When we were younger, well-intended parents, teachers, and various role models tried to teach us the meaning of "thanksgiving." Most of us, though, simply didn't have enough life experience at the time to truly appreciate the depth and bounty of our everyday blessings.
By midlife, though, we've been through enough scrapes and collected sufficient scars to become truly grateful for what we have -- emotionally, physically, spiritually, materially, and otherwise. Or, shall we say, knowing the fallow we can appreciate the feast -- literal and figurative -- of Thanksgiving.
"It's the two sides of the coin," Ahmed, my taxi driver from midtown Manhattan to LaGuardia Airport, told me as I test-drove the topic of this blog during my 35 minutes in his cab.
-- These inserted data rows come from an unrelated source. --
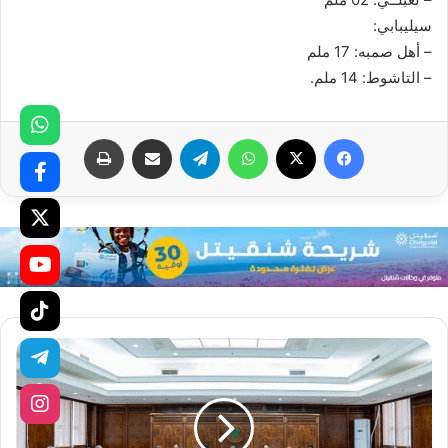
سيليبابي:
– أهل صمبه: 17 ملم
– التاشوط: 14 ملم.
فيسبوك
X
واتساب
تيلقرام
مشاركة عبر البريد
طباعة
Born and raised in North Sudan, a region of the world associated with misery caused by the most egregious kind of human-induced calamity, Ahmed had once been a poor, underfed boy "wearing one green shoe and one red one," who took a donkey some 10 miles to school each day. Today, this barrel-chested cabbie with 17 years behind the wheel boasts that he has the best blood pressure in Manhattan. "Far better than that guy," he said, pointing to a shiny black livery weaving in and out of traffic with some time-pressed VIP in the back.
"I can't believe my life now," Ahmed continued. "I am on the good side of the coin. But I remember the other side."
The richness of life comes from embracing both sides -- hunger and fullness, sadness and happiness, loneliness and companionship. Or, as my philosopher-driver explained, "When you don't eat for two days, then you really appreciate a piece of bread."
As we near the feast of Thanksgiving, a time of gut-stretching, diet-busting plenty, and head into the season of conspicuous consumption known as commercial Christmas, dramatic narratives such as Ahmed's make an impact. But that doesn't mean we need to recall hunger or crushing poverty in order to learn gratitude. None of us go through life unscathed. Adversity of all types makes us resilient. But it takes some living in order to reach a state of mindfulness that makes this perspective possible.
When I posted my thankfulness-takes-time-to-learn theory on Facebook, I received several "likes" and stories from friends. One woman shared that she could not truly appreciate the unexpected gift of parenthood in her late 40s with the birth of her son, now six, had she not had more than 20 years of fertility issues.
Deaths of loved ones, unemployment, a serious health problem, marital/relationship troubles may mar one side of our coins, but their solutions and lessons learned inscribe the other. It takes two sides to maintain mindful balance.
To expand the metaphor a bit, we are the sum total of the losses and gains in our lives -- and all the richer for the combined experience. The reckoning we undertake at a time such as Thanksgiving is highly personal. Although we can share our stories with others, ultimately we learn best on our own. Growing up, I heard my mother's tales of her Depression-era childhood that seemed right out of the script for The Waltons. But those stories, alone, couldn't make me thankful for what I have in my life until I had clocked some mileage over more than a few bad roads. And yet, we try to impress the lessons upon the next generation.
Last year, Ahmed told me, he and his wife took their three children to Sudan to see where he had grown up. Hoping to teach them a little gratitude and perspective to counter their western, videogame-imbued world, he asked them, "Which is better, your yellow school bus or that donkey?" Ahmed's children gave the obvious answer, but they probably won't grasp the full impact until they're older and have accumulated their own ledgers of life losses and gains.
At mid-life, though, we've reached a point when both sides of our coins are full. Wherever we are or however much or little we have this Thanksgiving, we undertake our own accounting -- with gratitude for the experience.